Data records ::
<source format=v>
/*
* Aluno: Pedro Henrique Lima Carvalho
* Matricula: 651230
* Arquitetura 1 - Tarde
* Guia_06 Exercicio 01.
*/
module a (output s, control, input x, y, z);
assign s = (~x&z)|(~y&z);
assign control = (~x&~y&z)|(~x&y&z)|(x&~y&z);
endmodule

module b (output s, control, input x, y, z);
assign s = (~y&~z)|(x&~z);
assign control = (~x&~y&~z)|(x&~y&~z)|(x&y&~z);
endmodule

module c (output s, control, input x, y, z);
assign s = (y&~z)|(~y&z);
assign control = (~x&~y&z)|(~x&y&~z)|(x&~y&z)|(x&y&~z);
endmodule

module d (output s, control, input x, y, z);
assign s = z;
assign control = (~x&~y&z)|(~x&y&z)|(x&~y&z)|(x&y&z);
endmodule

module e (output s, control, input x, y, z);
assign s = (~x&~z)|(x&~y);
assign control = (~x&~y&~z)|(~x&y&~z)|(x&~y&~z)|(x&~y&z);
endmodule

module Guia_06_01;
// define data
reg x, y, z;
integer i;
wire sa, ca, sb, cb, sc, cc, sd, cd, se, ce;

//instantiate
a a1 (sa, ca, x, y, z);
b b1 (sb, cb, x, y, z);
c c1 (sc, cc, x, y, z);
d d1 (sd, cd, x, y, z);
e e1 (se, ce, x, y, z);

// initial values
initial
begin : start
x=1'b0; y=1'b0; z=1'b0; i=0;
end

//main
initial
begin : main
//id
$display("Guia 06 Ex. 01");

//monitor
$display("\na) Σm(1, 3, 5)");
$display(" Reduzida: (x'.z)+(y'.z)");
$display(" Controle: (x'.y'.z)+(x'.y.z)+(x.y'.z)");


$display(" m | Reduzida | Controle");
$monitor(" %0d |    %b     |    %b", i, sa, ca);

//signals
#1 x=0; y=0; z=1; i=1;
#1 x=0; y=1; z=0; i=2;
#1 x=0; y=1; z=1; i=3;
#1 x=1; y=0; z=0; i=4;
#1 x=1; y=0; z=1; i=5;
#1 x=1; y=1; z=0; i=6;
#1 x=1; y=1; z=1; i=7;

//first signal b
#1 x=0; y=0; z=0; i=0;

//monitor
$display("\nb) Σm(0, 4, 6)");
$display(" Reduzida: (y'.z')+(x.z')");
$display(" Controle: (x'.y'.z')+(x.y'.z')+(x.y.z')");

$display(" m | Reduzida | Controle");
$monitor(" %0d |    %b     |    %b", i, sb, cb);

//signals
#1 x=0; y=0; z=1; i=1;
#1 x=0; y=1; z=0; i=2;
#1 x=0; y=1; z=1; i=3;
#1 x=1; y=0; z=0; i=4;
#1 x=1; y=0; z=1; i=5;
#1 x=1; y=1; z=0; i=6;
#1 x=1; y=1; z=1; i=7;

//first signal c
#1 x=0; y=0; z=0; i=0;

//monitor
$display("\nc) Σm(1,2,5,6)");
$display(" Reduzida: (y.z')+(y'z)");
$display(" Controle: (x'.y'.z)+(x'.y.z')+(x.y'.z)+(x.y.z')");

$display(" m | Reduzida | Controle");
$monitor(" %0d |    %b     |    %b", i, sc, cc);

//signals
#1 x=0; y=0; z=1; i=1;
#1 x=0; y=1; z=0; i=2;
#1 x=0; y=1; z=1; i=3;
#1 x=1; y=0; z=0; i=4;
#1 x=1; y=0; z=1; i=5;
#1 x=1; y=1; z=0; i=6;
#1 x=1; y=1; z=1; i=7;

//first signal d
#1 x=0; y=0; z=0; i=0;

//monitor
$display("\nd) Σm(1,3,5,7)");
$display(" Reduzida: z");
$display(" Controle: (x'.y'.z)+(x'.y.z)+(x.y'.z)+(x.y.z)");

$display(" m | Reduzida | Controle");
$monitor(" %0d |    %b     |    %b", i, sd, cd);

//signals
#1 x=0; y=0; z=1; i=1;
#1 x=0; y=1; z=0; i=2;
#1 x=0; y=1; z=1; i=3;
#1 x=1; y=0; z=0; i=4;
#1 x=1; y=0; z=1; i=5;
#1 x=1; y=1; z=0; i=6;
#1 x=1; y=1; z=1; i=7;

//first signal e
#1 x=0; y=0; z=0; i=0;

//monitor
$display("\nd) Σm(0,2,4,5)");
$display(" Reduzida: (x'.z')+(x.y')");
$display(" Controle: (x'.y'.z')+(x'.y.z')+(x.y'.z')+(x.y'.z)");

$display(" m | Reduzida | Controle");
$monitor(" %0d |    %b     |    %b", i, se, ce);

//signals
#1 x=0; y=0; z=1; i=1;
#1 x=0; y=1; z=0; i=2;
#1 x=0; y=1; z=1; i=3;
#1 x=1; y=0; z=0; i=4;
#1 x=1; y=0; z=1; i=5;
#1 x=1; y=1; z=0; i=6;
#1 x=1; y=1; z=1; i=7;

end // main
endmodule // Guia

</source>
--
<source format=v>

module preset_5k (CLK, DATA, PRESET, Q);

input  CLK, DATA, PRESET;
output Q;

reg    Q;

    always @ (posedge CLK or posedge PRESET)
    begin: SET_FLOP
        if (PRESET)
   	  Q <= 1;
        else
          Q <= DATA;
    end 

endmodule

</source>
==
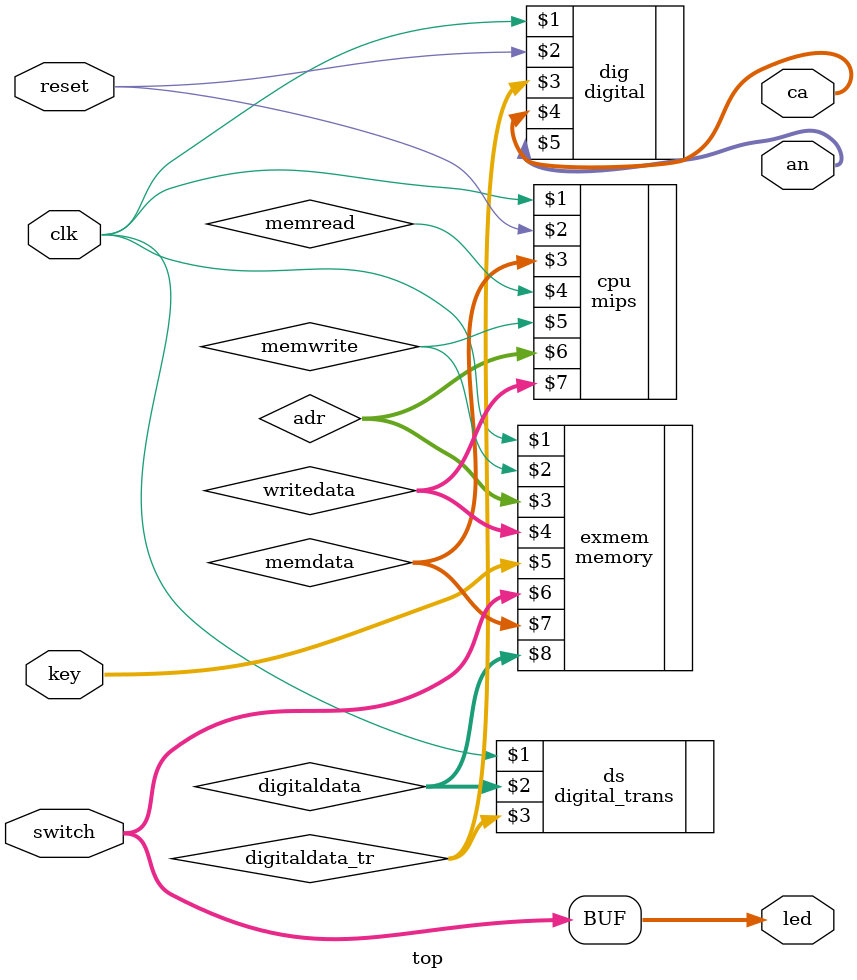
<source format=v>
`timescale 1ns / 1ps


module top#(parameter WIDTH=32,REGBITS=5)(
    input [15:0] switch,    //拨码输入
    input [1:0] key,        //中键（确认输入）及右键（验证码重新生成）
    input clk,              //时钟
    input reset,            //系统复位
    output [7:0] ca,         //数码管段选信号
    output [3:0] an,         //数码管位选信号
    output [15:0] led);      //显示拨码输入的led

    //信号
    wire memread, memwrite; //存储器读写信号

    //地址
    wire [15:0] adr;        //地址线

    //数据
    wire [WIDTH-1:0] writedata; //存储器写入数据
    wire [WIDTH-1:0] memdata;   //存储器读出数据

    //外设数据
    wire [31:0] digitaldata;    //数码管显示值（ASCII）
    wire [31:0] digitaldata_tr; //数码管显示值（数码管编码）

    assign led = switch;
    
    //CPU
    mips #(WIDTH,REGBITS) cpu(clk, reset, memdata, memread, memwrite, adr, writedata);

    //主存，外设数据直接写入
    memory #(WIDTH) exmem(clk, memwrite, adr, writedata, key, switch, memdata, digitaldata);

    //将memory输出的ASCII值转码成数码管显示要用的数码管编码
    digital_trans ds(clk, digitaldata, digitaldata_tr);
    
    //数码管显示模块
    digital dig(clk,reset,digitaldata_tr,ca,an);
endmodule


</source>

Problem statement ::
Search the records for the string "wire", and copy every line that holds it.

Solution to this task ::
wire sa, ca, sb, cb, sc, cc, sd, cd, se, ce;
    wire memread, memwrite; //存储器读写信号
    wire [15:0] adr;        //地址线
    wire [WIDTH-1:0] writedata; //存储器写入数据
    wire [WIDTH-1:0] memdata;   //存储器读出数据
    wire [31:0] digitaldata;    //数码管显示值（ASCII）
    wire [31:0] digitaldata_tr; //数码管显示值（数码管编码）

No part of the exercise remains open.